The big question, of course, is what's behind the reversal? It certainly seems to apply to a diverse set of cultures and the exceptions (including Japan, Canada and South Korea) are hardly that similar. Myrskyla thinks that high HDI scores reflect societal changes that make it easier for women to choose to have children. As equality becomes more strongly felt, women get a better education, earn more jobs and command higher salaries. That makes it easier for them to cope with the financial drain of children, and for them to successfully take time out of the rat race and re-enter later on.
It's possible that rich east Asian countries like Japan and South Korea have failed to buck the fertility trend because they have failed to address the challenges of gender equality and work-family balance that other countries have begun to tackle. Still, that doesn't explain Canada. In a related editorial, Shripad Tuljapurkar suggests that the HDI itself may be to blame. It doesn't tell us anything about whether development affects men and women equally, and in that respect, the Gender Development Index (GDI) maybe a more useful measure.

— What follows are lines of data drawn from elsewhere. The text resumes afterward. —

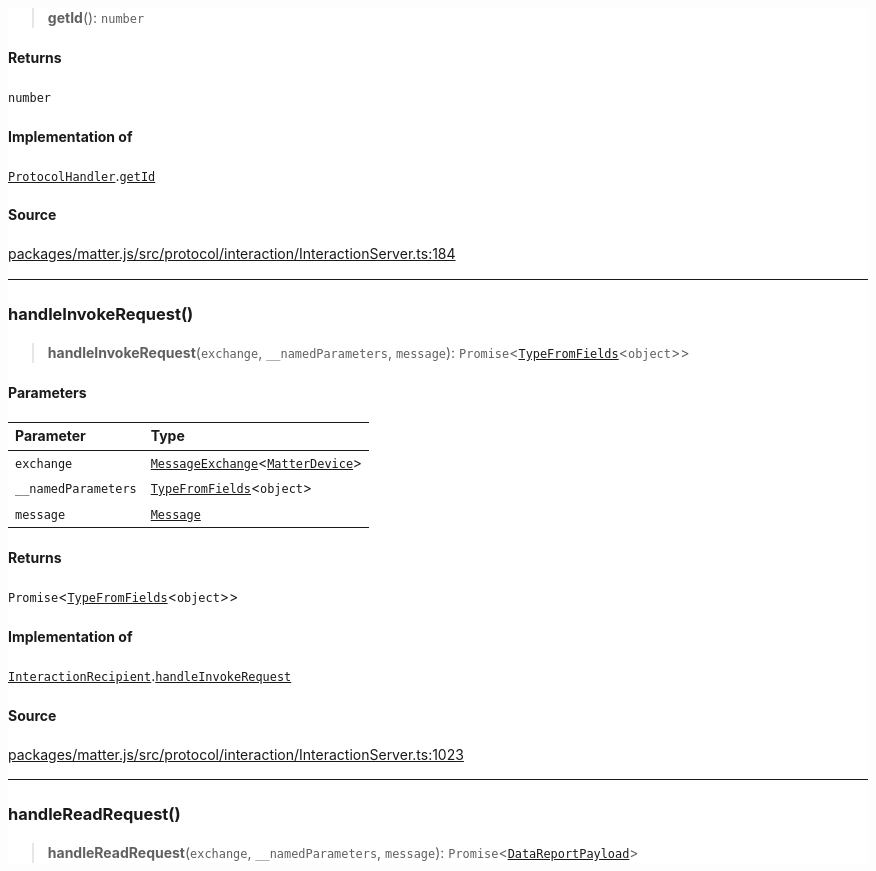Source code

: > **getId**(): `number`

#### Returns

`number`

#### Implementation of

[`ProtocolHandler`](../../../export/interfaces/ProtocolHandler.md).[`getId`](../../../export/interfaces/ProtocolHandler.md#getid)

#### Source

[packages/matter.js/src/protocol/interaction/InteractionServer.ts:184](https://github.com/project-chip/matter.js/blob/7a8cbb56b87d4ccf34bec5a9a95ab40a1711324f/packages/matter.js/src/protocol/interaction/InteractionServer.ts#L184)

***

### handleInvokeRequest()

> **handleInvokeRequest**(`exchange`, `__namedParameters`, `message`): `Promise`\<[`TypeFromFields`](../../../../tlv/export/README.md#typefromfieldsf)\<`object`\>\>

#### Parameters

| Parameter | Type |
| :------ | :------ |
| `exchange` | [`MessageExchange`](../../../export/classes/MessageExchange.md)\<[`MatterDevice`](../../../../behavior/cluster/export/-internal-/classes/MatterDevice.md)\> |
| `__namedParameters` | [`TypeFromFields`](../../../../tlv/export/README.md#typefromfieldsf)\<`object`\> |
| `message` | [`Message`](../../../../codec/export/interfaces/Message.md) |

#### Returns

`Promise`\<[`TypeFromFields`](../../../../tlv/export/README.md#typefromfieldsf)\<`object`\>\>

#### Implementation of

[`InteractionRecipient`](../interfaces/InteractionRecipient.md).[`handleInvokeRequest`](../interfaces/InteractionRecipient.md#handleinvokerequest)

#### Source

[packages/matter.js/src/protocol/interaction/InteractionServer.ts:1023](https://github.com/project-chip/matter.js/blob/7a8cbb56b87d4ccf34bec5a9a95ab40a1711324f/packages/matter.js/src/protocol/interaction/InteractionServer.ts#L1023)

***

### handleReadRequest()

> **handleReadRequest**(`exchange`, `__namedParameters`, `message`): `Promise`\<[`DataReportPayload`](../README.md#datareportpayload)\>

All in all, Myrskyla's results paint a slightly rosier outlook for much of the world. As he writes, "As long as the most developed countries focus on increasing the well-being of their citizens, and adequate institutions are in place, the analyses in this paper suggest that increases in development are likely to reverse fertility declines--even if we cannot expect fertility to rise again above replacement levels." However, many countries that are already facing falling fertility rates have a while to go before they cross the 0.86 threshold. In some of these places, keeping fertility rates below the replacement threshold may actually be in their best interests.